REQUIREMENT:
Could you copy out every row below with "pixels" replaced by "px" and nothing else changed?

DATA SUPPLIED:
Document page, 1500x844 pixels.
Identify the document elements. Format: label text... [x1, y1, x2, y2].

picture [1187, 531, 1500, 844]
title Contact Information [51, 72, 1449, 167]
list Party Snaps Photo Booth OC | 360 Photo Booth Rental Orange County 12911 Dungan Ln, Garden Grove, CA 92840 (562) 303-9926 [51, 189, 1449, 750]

REPLY TO THE TASK:
Document page, 1500x844 px.
Identify the document elements. Format: label text... [x1, y1, x2, y2].

picture [1187, 531, 1500, 844]
title Contact Information [51, 72, 1449, 167]
list Party Snaps Photo Booth OC | 360 Photo Booth Rental Orange County 12911 Dungan Ln, Garden Grove, CA 92840 (562) 303-9926 [51, 189, 1449, 750]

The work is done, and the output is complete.